- Born: Charles Latif Hyder 18 April 1930 Albuquerque, New Mexico, U.S.
- Died: 8 June 2004 (aged 74) Las Palomas, New Mexico
- Education: University of New Mexico
- Known for: Hunger strike, opposition to nuclear power
- Scientific career
- Fields: Astrophysics

= Charles Hyder =

American astrophysicist and dissident

Charles Latif Hyder (April 18, 1930 – June 8, 2004) was an American astrophysicist and dissident from Albuquerque, New Mexico, who campaigned against arms race, nuclear weapons and nuclear waste, and ran for the U.S. presidency. Media coverage of his hunger strike by the Communist press and television was seen as a Cold War retaliation to Andrei Sakharov, a Soviet scientist whose protest in turn was rallied by the Western media but received little or no coverage in the Soviet Bloc. By the end of his strike Hyder achieved superstar status in the USSR and the allied socialist countries (parallel only to Angela Davis, Dean Reed, and Samantha Smith before him), his name became nearly symbolic behind the Iron Curtain, though he remained little known in the United States, and apart from his wartime tour of duty never traveled outside the U.S.

== Biography ==
Hyder was born in Albuquerque, New Mexico, in 1930. After graduating from Albuquerque High School, he served in the United States Air Force during the Korean War.

Hyder attended the University of New Mexico, graduating with bachelor's (1958) and master's (1960) degrees in physics. In 1964, he received a doctorate in astrophysics from the University of Colorado. Through the 1970s and 1980s, he was involved in various scientific activities in the field of solar physics, publishing more than 50 works, and was also involved in NASA's Solar Maximum Mission satellite.

Hyder was married twice and had four children.

» EXERCISE BRIEF:
Answer these about the text on Charles Hyder:
1. In which war did Hyder serve in the United States Air Force?
2. Which university granted his doctorate, and in what year?
3. How many children did he have?
The rows come from a different source than this text.

» RECORDED INFORMATION:

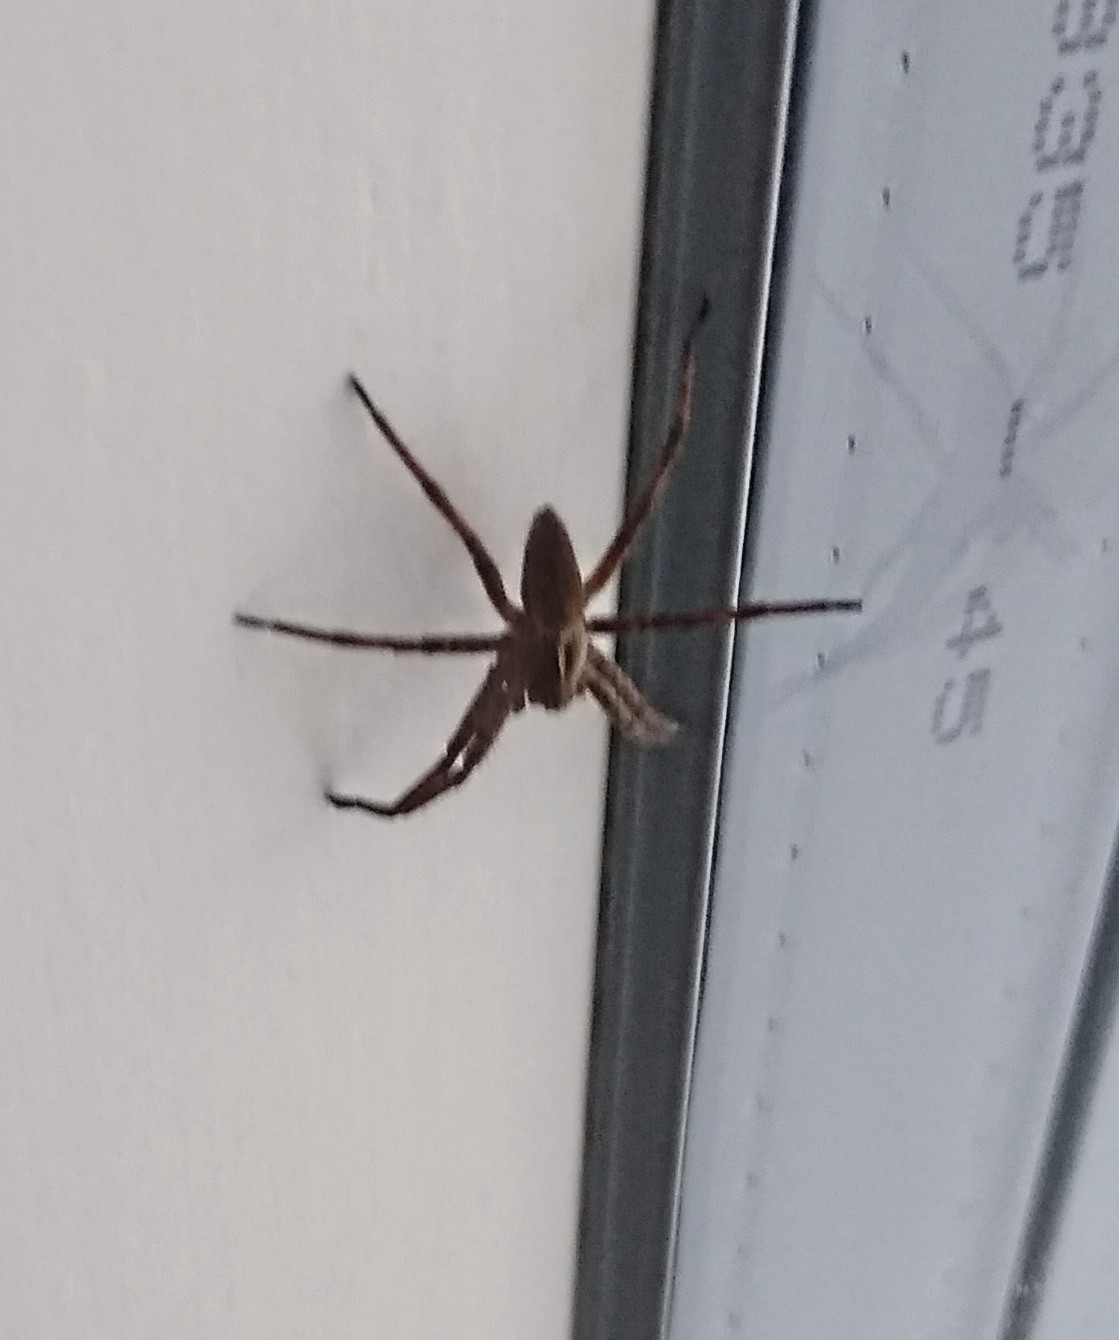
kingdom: Animalia
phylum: Arthropoda
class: Arachnida
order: Araneae
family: Pisauridae
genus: Pisaura
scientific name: Pisaura mirabilis
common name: Almindelig rovedderkop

» ANSWER BELOW:
1. The Korean War.
2. The University of Colorado, in 1964.
3. Four.